Sabtu, 18 November 2017

Tentang Tulah yang Disyukuri

Saya mau mebuat pengakuan. Ternyata saya bisa menjadi pengagum sesuatu yang hidup dengan cukup ekpresif seperti orang kebanyakan. Sebab, sebelumnya saya berkeras tak mengagumi siapapun selain kedua orang tua saya. Pengakuan ini mendesak untuk diumumkan, setelah patah hati kedua. Iya, gengsi saya sebesar itu sebagai orang yang terlahir dengan zodiak Capricorn dan bergolongan darah A. Hubungannya apa, terserah kamu saja.
Rara Sekar dan Ananda Badudu

Patah hati ditinggal idola kali pertama adalah ketika orang-orang memberi tahu bahwa Banda Neira pamit. Bubar. Diam-diam saya mencari sendiri informasinya, termasuk penjelasan yang langsung dilontarkan Rara dan Ananda Badudu. Perpisahan ini tiba-tiba tapi tak menyentak saya begitu saja pada awalnya. Hanya yang saya sesali (dan syukuri kemudian) adalah belum pernah melihat mereka bermain secara langsung di depan mata.


Sampai kemudian, di satu konser tribute untuk mereka saya hadir. Hanya dua lagu yang saya ikut nyanyikan, lagu yang berjudul Utarakan dan Biru. Lagu yang tak terlalu banyak orang tau, paling tidak penonton yang ikut berterima kasih lewat konser itu.

Dan suatu hari badai mengahampiri, kau cari kemana, dia masih di sana. Walau tak semua tanya datang beserta jawab.”
Rara dan Ananada sudah berpesan, akan terus di tempat yang sama kapanpun saya butuh menyampaikan pesan bahwa yang saya inginkan adalah bersama selamanya, sampai jadi debu. Pertanyaan-pertaanyaan yang masih saya simpan kemudian saya lepaskan setelahnya karena memang mungkin mereka datang tanpa kemampuan menyeret jawaban bagi seorang yang patah hati pelan-pelan. Lagu biru membiarkan saya benar-benar merasa luka. Segala yang jauh, segala yang luruh adalah biru. Masa singgah mereka habis, takkan sama lagi teduhnya seperti hujan dimimpi.

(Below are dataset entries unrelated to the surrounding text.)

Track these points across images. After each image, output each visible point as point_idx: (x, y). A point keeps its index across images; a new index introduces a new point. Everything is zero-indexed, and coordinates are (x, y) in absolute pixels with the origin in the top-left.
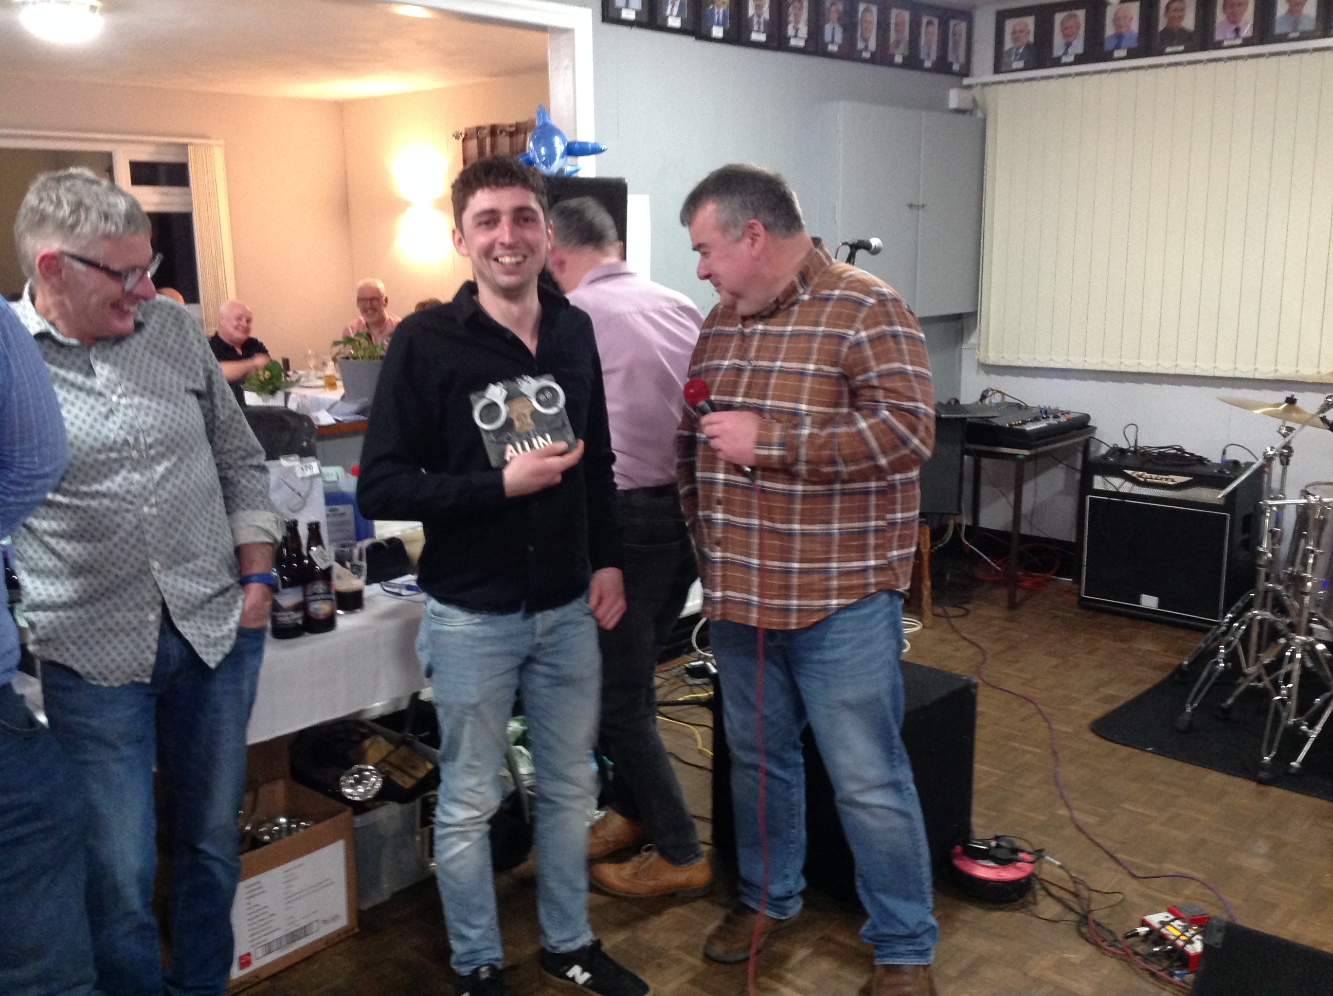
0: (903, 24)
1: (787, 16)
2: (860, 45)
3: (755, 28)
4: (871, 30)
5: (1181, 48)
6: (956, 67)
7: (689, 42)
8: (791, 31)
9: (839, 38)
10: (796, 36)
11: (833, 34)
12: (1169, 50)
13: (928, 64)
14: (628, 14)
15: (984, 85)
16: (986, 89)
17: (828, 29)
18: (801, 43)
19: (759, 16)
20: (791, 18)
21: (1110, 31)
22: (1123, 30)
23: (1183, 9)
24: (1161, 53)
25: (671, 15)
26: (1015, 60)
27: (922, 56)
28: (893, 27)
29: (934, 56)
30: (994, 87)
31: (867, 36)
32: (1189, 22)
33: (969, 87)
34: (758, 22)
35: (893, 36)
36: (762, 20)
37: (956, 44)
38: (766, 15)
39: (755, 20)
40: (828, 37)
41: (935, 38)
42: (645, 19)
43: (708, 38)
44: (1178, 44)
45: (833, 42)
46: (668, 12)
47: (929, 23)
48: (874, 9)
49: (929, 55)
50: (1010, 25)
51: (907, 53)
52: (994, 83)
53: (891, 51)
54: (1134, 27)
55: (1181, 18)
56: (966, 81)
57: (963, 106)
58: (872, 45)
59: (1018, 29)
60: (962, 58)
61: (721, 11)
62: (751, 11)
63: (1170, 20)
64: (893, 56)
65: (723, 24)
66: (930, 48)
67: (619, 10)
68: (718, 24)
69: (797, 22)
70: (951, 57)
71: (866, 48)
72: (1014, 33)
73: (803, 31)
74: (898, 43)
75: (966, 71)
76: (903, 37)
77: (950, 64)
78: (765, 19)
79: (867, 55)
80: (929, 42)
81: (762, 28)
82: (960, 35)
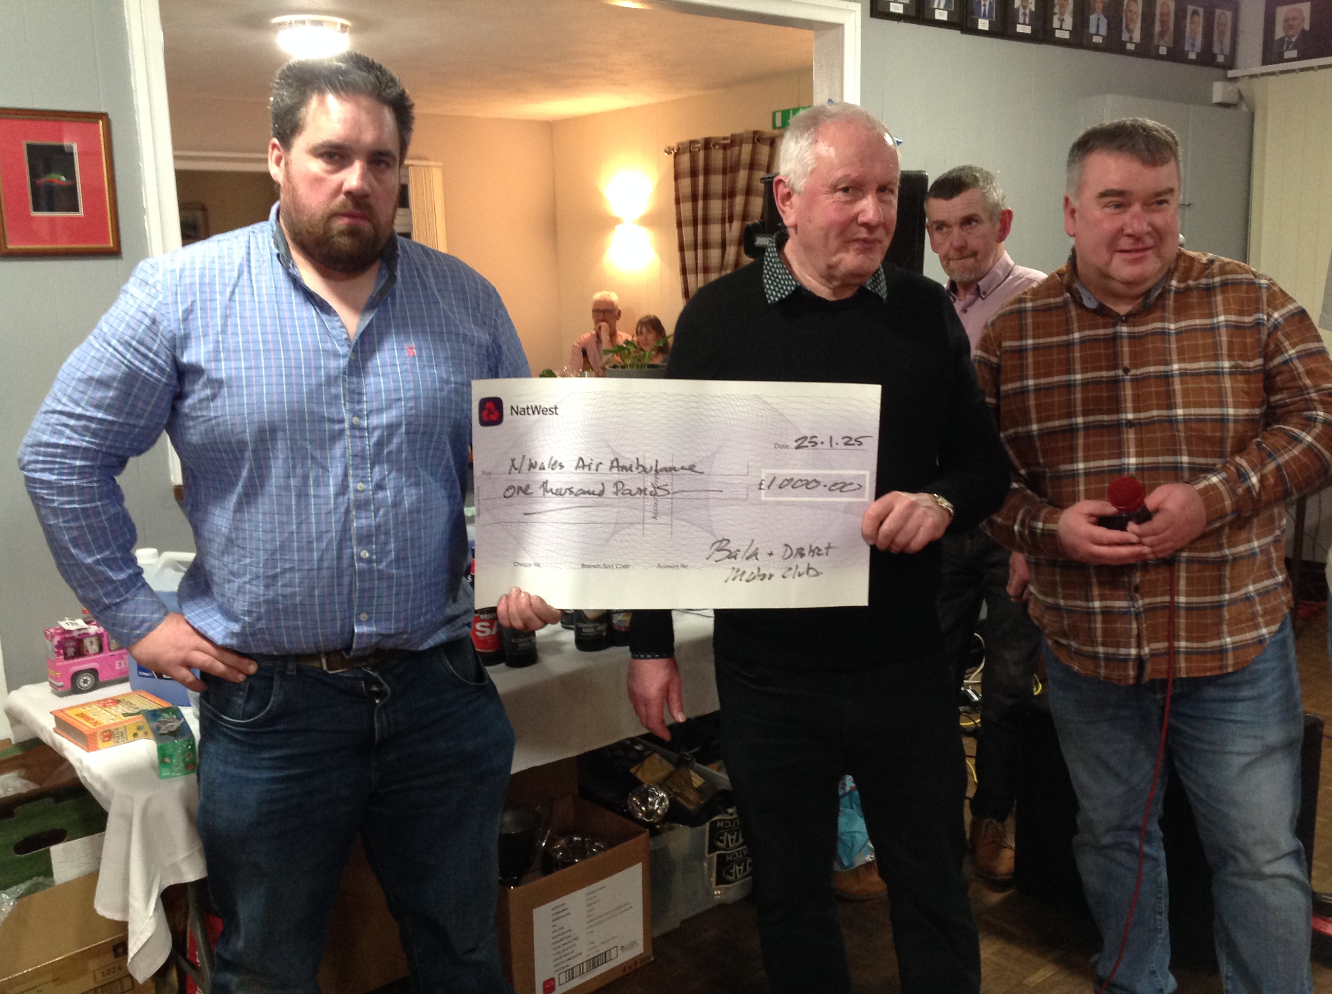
0: (1168, 14)
2: (1125, 36)
3: (1021, 20)
4: (1135, 22)
6: (1220, 59)
7: (954, 35)
8: (1056, 24)
9: (1103, 31)
10: (1061, 28)
11: (1098, 25)
15: (1252, 76)
16: (1254, 80)
17: (1093, 18)
18: (1066, 35)
19: (1025, 8)
20: (1056, 10)
25: (938, 7)
26: (1288, 49)
27: (1187, 48)
28: (1158, 17)
29: (1198, 48)
30: (1262, 78)
31: (1131, 26)
33: (1234, 79)
34: (1024, 14)
35: (1157, 28)
36: (1027, 12)
37: (1222, 33)
38: (1032, 7)
39: (1021, 11)
40: (1092, 30)
41: (1200, 29)
42: (912, 13)
43: (973, 30)
45: (1097, 34)
46: (935, 6)
47: (1195, 13)
49: (1193, 45)
50: (1282, 12)
51: (1171, 45)
52: (1262, 75)
53: (1156, 42)
56: (1231, 74)
57: (1228, 99)
58: (1137, 36)
59: (1292, 14)
60: (1227, 51)
61: (987, 4)
62: (1017, 3)
64: (1157, 48)
65: (989, 16)
66: (1194, 39)
68: (984, 17)
69: (1062, 14)
70: (1216, 49)
71: (1131, 38)
72: (1286, 21)
73: (1069, 23)
74: (1162, 34)
75: (1231, 63)
76: (1169, 28)
77: (1214, 56)
78: (1030, 11)
79: (1131, 47)
80: (1194, 31)
81: (1027, 22)
82: (1225, 25)
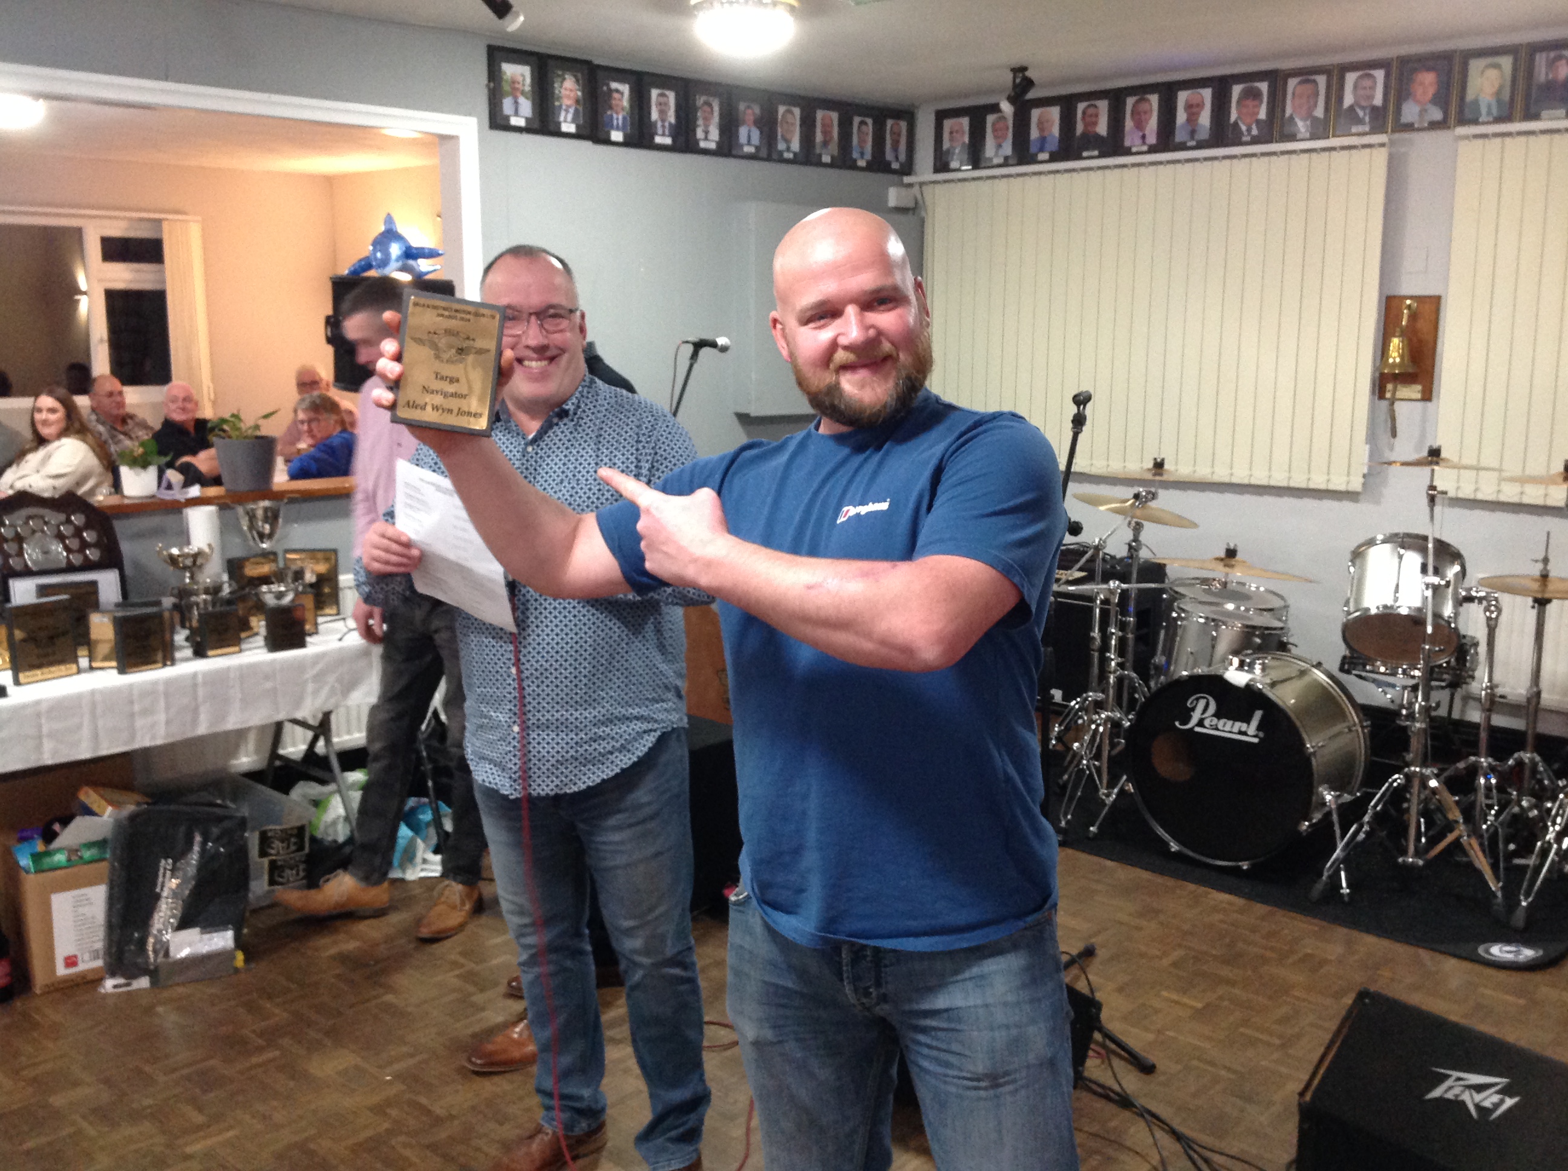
0: (831, 126)
1: (695, 119)
2: (781, 146)
3: (660, 131)
4: (793, 132)
5: (1096, 153)
6: (895, 166)
7: (587, 146)
8: (700, 134)
9: (755, 140)
10: (706, 139)
12: (1085, 154)
13: (862, 163)
14: (518, 121)
16: (927, 187)
17: (743, 132)
18: (712, 146)
20: (700, 122)
21: (1034, 134)
22: (1046, 134)
23: (1097, 116)
24: (1079, 157)
25: (565, 121)
26: (953, 160)
27: (855, 155)
28: (818, 128)
29: (868, 156)
30: (932, 186)
31: (788, 137)
32: (1102, 128)
33: (910, 185)
34: (663, 126)
35: (819, 137)
36: (667, 124)
37: (895, 142)
38: (672, 118)
39: (659, 124)
40: (743, 139)
41: (869, 137)
43: (607, 142)
44: (1094, 149)
45: (749, 143)
46: (562, 118)
47: (862, 123)
48: (797, 111)
49: (862, 154)
50: (948, 124)
51: (836, 154)
52: (932, 182)
53: (818, 151)
54: (1056, 131)
55: (1095, 124)
56: (907, 180)
57: (902, 205)
58: (796, 146)
59: (956, 128)
60: (902, 157)
61: (620, 117)
62: (655, 115)
63: (1086, 125)
64: (820, 156)
65: (623, 129)
66: (862, 147)
67: (507, 118)
68: (618, 129)
69: (707, 126)
70: (889, 155)
71: (788, 149)
72: (951, 133)
73: (715, 134)
74: (825, 143)
76: (832, 138)
77: (889, 164)
78: (670, 124)
79: (788, 155)
80: (862, 142)
81: (667, 132)
82: (899, 135)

Karya mereka hidup, dengan cara dirindukan bukan lagi mereka yang membaca syair sendiri.
Payung Teduh, sejauh ingatan saya

Lalu kini, punggawa Payung Teduh mematahkan sesuatu yang belum kembali benar. Band ini tak bubar, katanya. Mereka akan terus berjalan meski kini mungkin  sedang tak baik-baik saja. Siapa yang akan biasa saja ketika kehilangan, kan? Saya saja yang hanya sekali bersenandung dengan mereka dari jauh cukup merasa jatuh. Arman Dhani menuliskan elegi yang secara sadar membuat banyak pembaca ikut sesak.

Payung Teduh dan warna Is di dalamnya bukan saja menyoal lagu cinta penuh rayu bagi saya. Seperti juga kehadiran Banda Neira. Asal tahu saja, justru pertama mengenal keduanya bukan dari genjrengan atau kiriman syair dari seorang laki-laki yang kemudian bertahan bersama saya. Mereka sudah hadir untuk saya sejak sekitar tiga tahun lalu, saat telinga saya melarikan diri dari musik-musik yang lebih banyak dikenal orang. Iya, bagi saya lirik mereka lebih mampu merebut ingatan yang kemudian tak ingin saya bagikan sembarangan.

Terlebih suara dari Payung Teduh, semua lagunya akan mengingatkan saya pada bapak. Bapak yang lebih dulu memperdengarkan lagu-lagu dengan nuansa yang sama untuk dirinya sendiri, tentu saja kemudian saya. Bapak tak tau payung teduh, tapi pasti bapak tau bagaimana sejatinya merasakan sedikit cemas banyak rindunya tanpa dikatakan. Persis seperti nada yang ditarik Is di lagu tersebut. Saya tidak tau suara siapa lagi yang mampu menyambungkan kami berdua dalam ingatan saya.


Seperti yang dikatakan Dhani, perpisahan-perpisahan ini menyebalkan. Izinkan saya mengundang tangis untuk merayakan ini. Tapi beberapa keharusan mungkin kemudian dapat disetujui sebagai sebab kepergian. Bukan untuk mati dalam kerinduan, bisa jadi hanya ingin terus dihuni di ingatan tentang siapa atau apa agar tak sunyi menyayat hati.